Лицо Торна в момент словно затянуло грозовым облаком:
— Ты осуждаешь меня? По-твоему, я должен был молча проглотить такое оскорбление?! Или тебе нравятся домогательства Сезара? Нравятся, признайся?
Схватив за руку, он резко развернул Гаитэ, с ревнивой ненавистью заглядывая ей в лицо. Она с трудом удержалась, чтобы не начать топать ногой, закатывать глаза и кричать — повышенный эмоциональный фон, кажется, заразителен?
— Мне не в чем признаваться, а тебе не в чем меня упрекать. И я не осуждаю тебя, но ты меня пугаешь. Такая необузданность и ярость… ты потерял контроль, Торн.
— И это называется — не осуждаю?
Гаитэ покачала головой:
— Поведение Сезара меня не радует. Откровенно говоря, пугает даже больше твоего. И ещё — я ужасно устала. Этот дождь, предстоящая поездка, в которой придётся во всём зависеть от твоего брата, неприкрытые угрозы твоего отца. Я словно иду по тонкому льду! Ни в чём нет уверенности.
Лицо Торна смягчилось. Он сжал её ладони между своих, заглядывая в глаза:
— Меня тоже бесит необходимость подчиняться! Отец должен был послать с тобою меня! Не понимаю, какие цели он преследует? Чего добивается?
— Возможно, моя кандидатура на роль твоей жены не так сильно его прельщает, как он хочет показать? — поделилась предположениями Гаитэ. — Другого объяснения найти не могу. А роль игрушки твоего брата никогда меня не устроит.
— Как и меня! — сверкнул глазами Торн. — Если я узнаю, что он посмел досаждать тебе, кастрирую собственными руками! На сей раз разбитым смазливым личиком не отделается!
— Прошу тебя, давай не будем больше говорить о Сезаре! С меня на сегодня его больше, чем достаточно. Как думаешь, этот Кристоф — он сумеет защитить меня от твоего брата?
— Думаю, да. Он силён и хитёр, как лис. Ловкий парень. И, что немаловажно, кажется, предан тебе? Благодарность редка в нашем грешном мире, но бродяга решил её проявить. На наше счастье.
— Можно устроить так, чтобы он поехал с нами?
— Можно? Нет, не можно! — тряхнул головой Торн. — Это необходимо сделать!
Они остановились у двери в покои Гаитэ. Торн, судя по настроению, надеялся, что невеста предложит зайти, но она не собиралась этого делать. Слишком далёким от лирического был её настрой, а ведь именно на романтику он, как жених, и вправе был рассчитывать.
— Я не поблагодарил тебя за твои чудодейственные рецепты, а ведь они действительно заставили меня забыть о мучениях, терзающих вот уже несколько месяцев.

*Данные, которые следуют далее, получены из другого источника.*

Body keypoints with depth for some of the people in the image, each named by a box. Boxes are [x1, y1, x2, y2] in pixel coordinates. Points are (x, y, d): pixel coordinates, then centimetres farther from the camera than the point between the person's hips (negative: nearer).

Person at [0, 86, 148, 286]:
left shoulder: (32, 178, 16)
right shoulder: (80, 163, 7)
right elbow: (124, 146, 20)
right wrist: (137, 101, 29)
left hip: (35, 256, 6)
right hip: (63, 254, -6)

Благодарю! Ты настоящая чародейка.
— И всё же до настоящего выздоровления тебе следует сохранять целибат. Полный.
Торн усмехнулся, ехидно, недовольно и, одновременно с тем, понимающе.
— Ну, конечно. Разрешите откланяться, прекрасная дама?
Гаитэ протянула руку для поцелуя.
Легко коснувшись губами ей пальцев, Торн удалился лёгкой походкой, насвистывая незамысловатый мотивчик легкомысленной песенки. Гаитэ с облегчением толкнула дверь, надеясь, наконец, на одиночество и небольшую передышку.
Но, к её неудовольствию, в комнате её дожидался гость. Или, вернее, гостья.
— Эффидель? Что ты здесь делаешь? Как сюда попала?